§ **Task input**
__________________________________________________

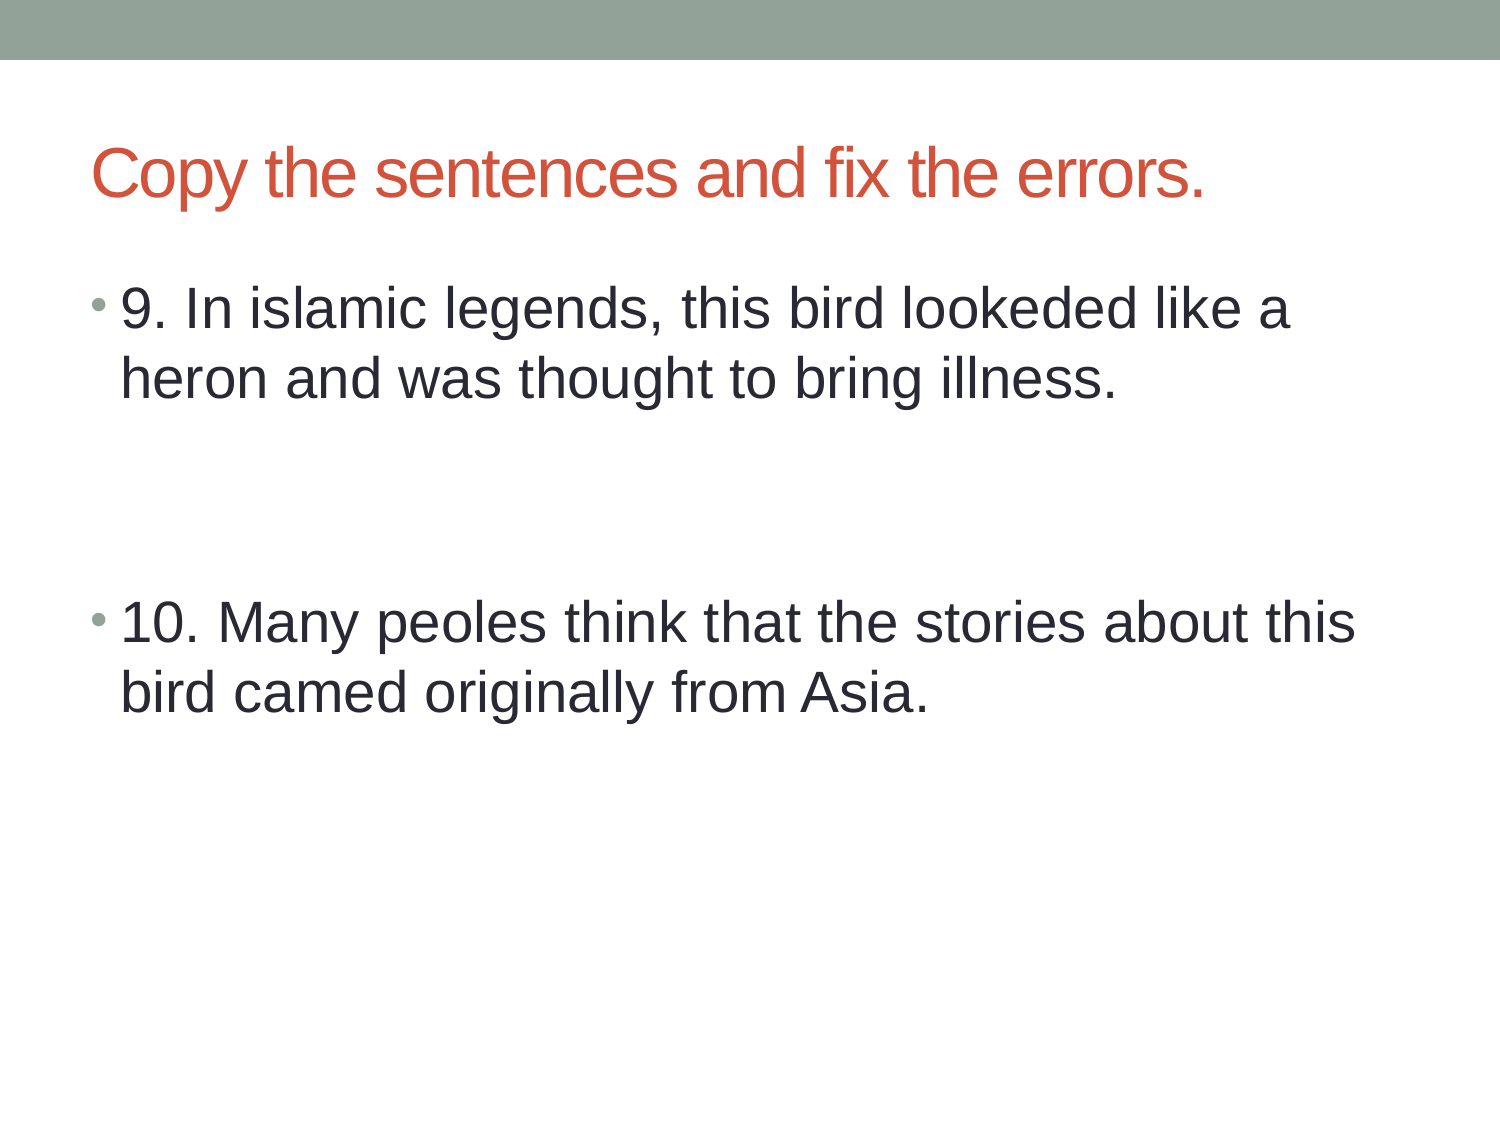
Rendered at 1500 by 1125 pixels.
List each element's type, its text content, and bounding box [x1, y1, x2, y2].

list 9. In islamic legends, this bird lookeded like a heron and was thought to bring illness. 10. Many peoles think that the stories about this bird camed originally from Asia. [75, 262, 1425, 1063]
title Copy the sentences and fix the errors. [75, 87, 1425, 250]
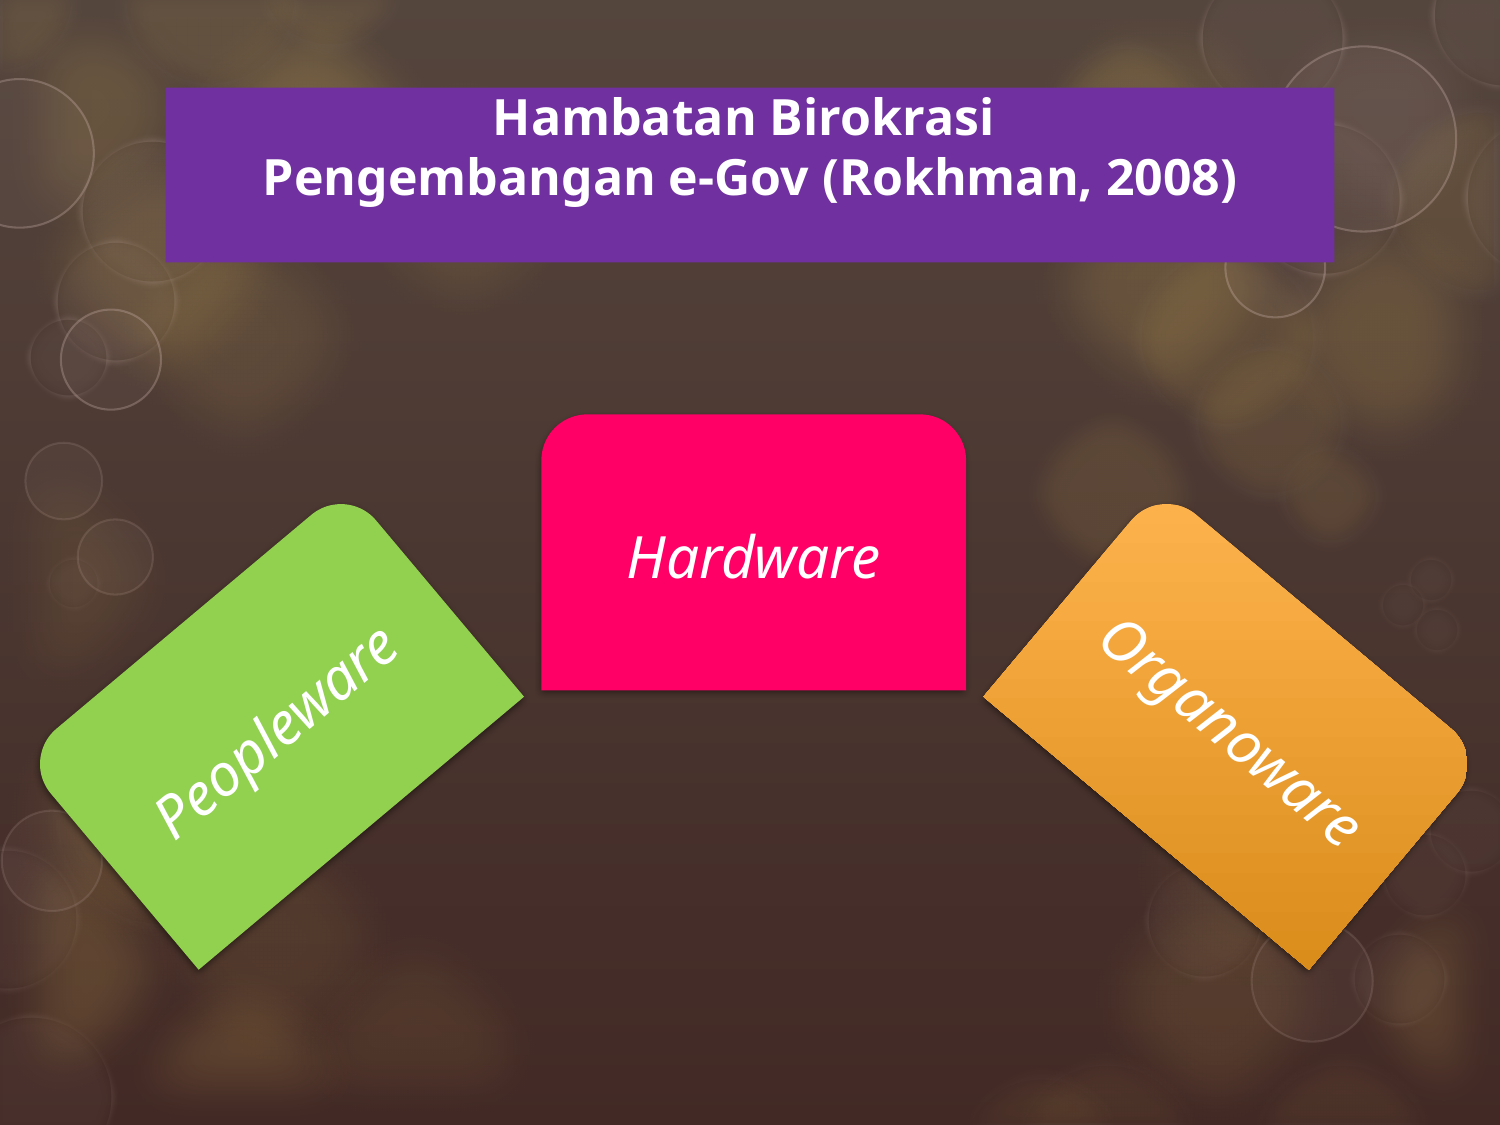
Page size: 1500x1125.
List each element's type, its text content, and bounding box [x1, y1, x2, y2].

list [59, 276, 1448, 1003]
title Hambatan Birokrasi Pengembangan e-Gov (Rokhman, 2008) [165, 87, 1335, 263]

__________________________________________________

Retype everything in the entries above exactly. The pictures are to be omitted.

§ **Task response**
Rendered at 1500 by 1125 pixels.
List each element's type, its text content, and bounding box [x1, y1, x2, y2].

list 9. In islamic legends, this bird lookeded like a heron and was thought to bring illness. 10. Many peoles think that the stories about this bird camed originally from Asia. [75, 262, 1425, 1063]
title Copy the sentences and fix the errors. [75, 87, 1425, 250]
Page size: 1500x1125.
List each element's type, its text content, and bounding box [x1, y1, x2, y2].

list [59, 276, 1448, 1003]
title Hambatan Birokrasi Pengembangan e-Gov (Rokhman, 2008) [165, 87, 1335, 263]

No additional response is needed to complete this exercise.